In part one of the series, I went over how to compile Apache 2.0 to take advantage of the T1000 hardware. In part two, I talked about patching Apache 2.0 to support the SSLHonorCipherOrder directive. I didn’t realize there might be a part three, but here we are! After finishing the second piece, I sent an email of thanks to Jan Pechanec at Sun for his blog entries mentioned in part one. In the email, I mentioned that I was running Apache 2.0 in worker mode. He cautioned me that worker mode with Sun’s pkcs11 engine still had outstanding issues with worker mode, and pointed me to this bug report on OpenSolaris. I hadn’t been able to find a reliable load testing tool for HTTPS, so I was just using the check_http plugin from Nagios. The performance results I were getting were correct, but I wasn’t stressing the server at all. Jan pointed me to http_load, a simple multithreaded http load tester that supports HTTPS if you compile it against OpenSSL. He was also kind enough to give me his shell script that he was using to load up HTTPS connections. I later found the script posted on a bug report, so I’m assuming it’s okay to repost it here:
#!/bin/bash [ $# -ne 4 -a $# -ne 5 ] && echo "$0 " && exit if [ -n "$5" ]; then cipher="-cipher $5" fi # for SSL for i in `yes | head -$3`; do printf "." ./http_load $cipher -parallel $2 -fetch $4 $1 & done echo "" # wait for all so that we can time the script wait
You then run the shell script (named load.sh in this case) like so:
time ./load.sh sslurl.txt 10 20 500 RC4-MD5 >/dev/null
This will fork 10 processes, each using 20 threads, to fetch the url contained within sslurl.txt as fast as possible 500 times. By wrapping the command with the ‘time’ command, you get the amount of time it takes to fetch the HTTPS url 5,000 times. Take 5,000 divided by the number of real seconds returned by time, and you have a requests per second benchmark. To my shock, running this against my Apache 2.0 worker server never even completed. OpenSSL started to complain about ‘bad mac’ errors, and eventually started to time out. Well, back to the drawing board! I started by recompiling Apache to use the prefork MPM. See part one for the configure options I used. Since I had benchmarks from a T1000 using worker MPM, a V210 using worker MPM, a T1000 using prefork MPM, and the Sun CoolStack package (Apache 2.2 w/prefork MPM) installed on a T1000, I decided to keep track of performance and publish some very pretty graphs. First up, a comparison of reported requests per second from ApacheBench (ApacheBench was used with keepalives requesting a very small static file): You can see that the T1000 is much faster than the v210 in all configurations. Interesting to note that the prefork 2.0 on the T1000 actually was faster than the worker 2.0 on the same box until extreme loads were placed on the server. Okay, what about response times? The below graph represents the 95th percentile of the number of milliseconds all requests were completed in: Again, it’s safe to assume the T1000 is outperforming the v210. Here, prefork consistently outperformed worker, and Apache 2.2 is much better at keeping response times to a minimum under load. Finally, let’s look at HTTPS requests per second. The CoolStack Apache 2.2 isn’t present, because I had configuration issues with getting SSL to work. From the get-go, 2.2 was not an option, as we have a proprietary proxy module for our application server that does not yet support 2.2. That’s why 2.2 was not tuned, and I didn’t spend too much time with it. The T1000 worker for 2.0 is missing because when using pkcs11, it would not complete the benchmark tests. Rather obvious results, eh? The asterisk after the tuned prefork means that I only got it to perform this well after applying the Solaris patches to the SUNWCry package. Quick Tips and Tricks for Performance
- Use noatime on your DocumentRoot partition.

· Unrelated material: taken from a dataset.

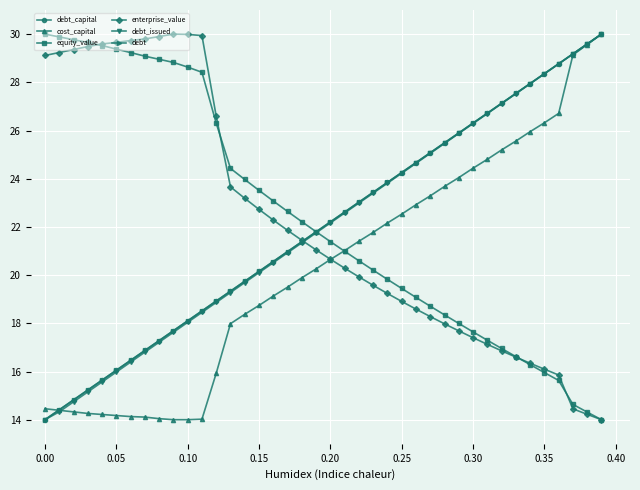

Does the chart have visible grid lines?

Yes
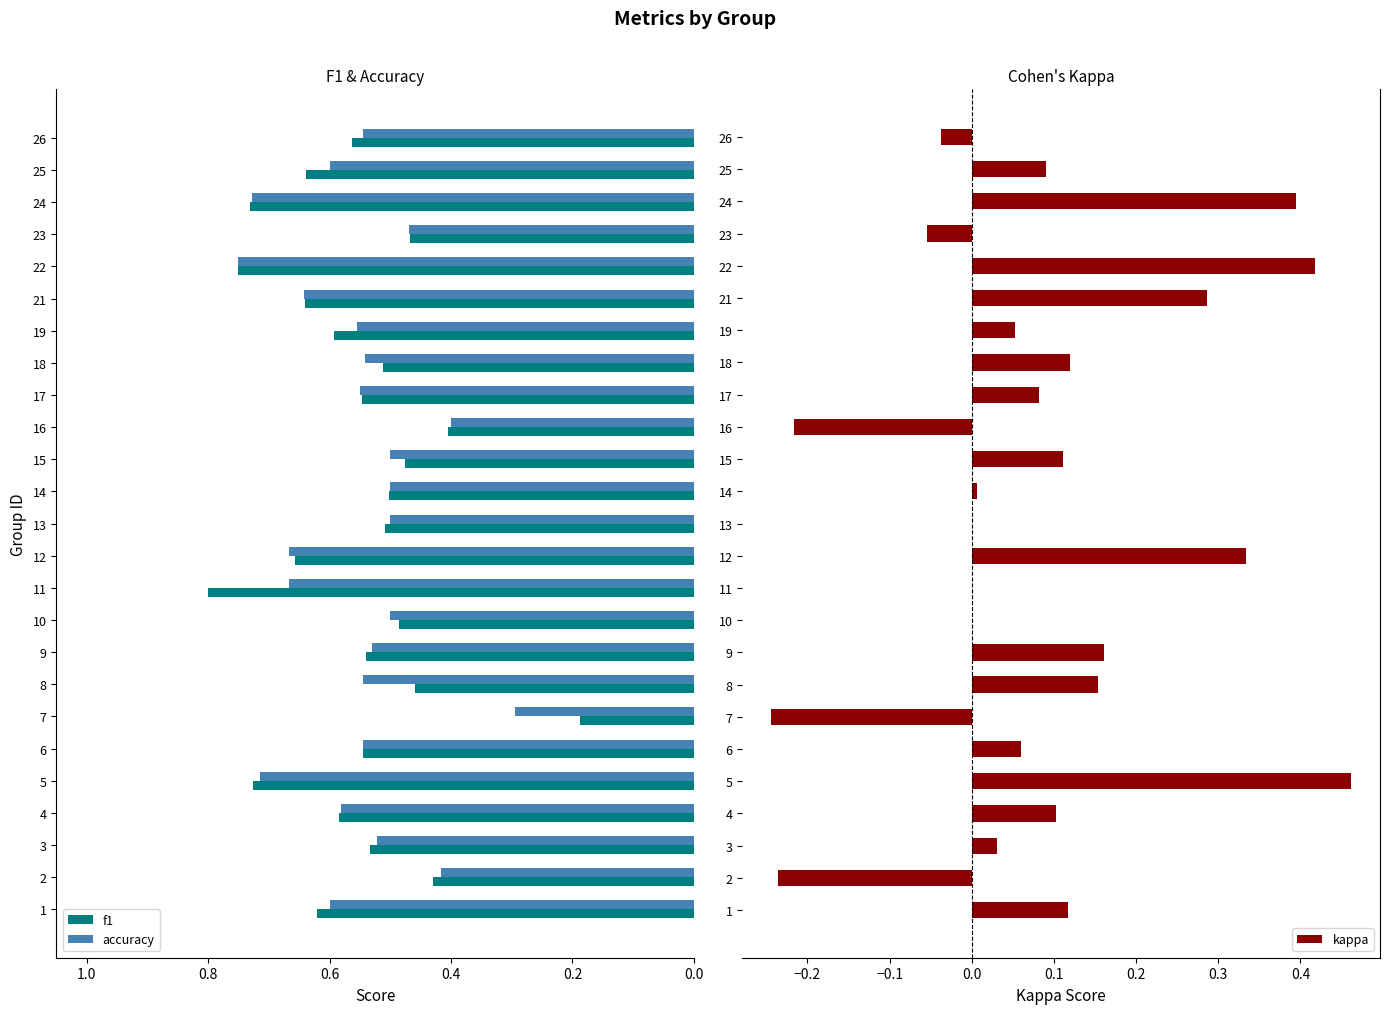

Is it true that accuracy equals 0.3 at 5?

False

- Apply all SUNWCry patches
- Use ‘pthread’ for your SSLMutex and AcceptMutex
- Make sure to use the shmcb for your SSLSessionCache
- Use /dev/urandom for your SSLRandomSeed entries
- Compile all the modules you might ever need, but only load them if you need them.
The T1000 makes for a strong Apache box. I have a lot going on in my Apache config that probably drags down my performance - a lot of logging, about 100 mod_rewrite rules, proxies, and whatnot. You might be able to google around and find people getting 20,000 requests per second and more from Apache, but they aren’t doing that with my configuration. By replacing our v210’s with cheaper T1000’s, we’ve ensured that our webserver layer will not be the bottleneck in our stack for years to come!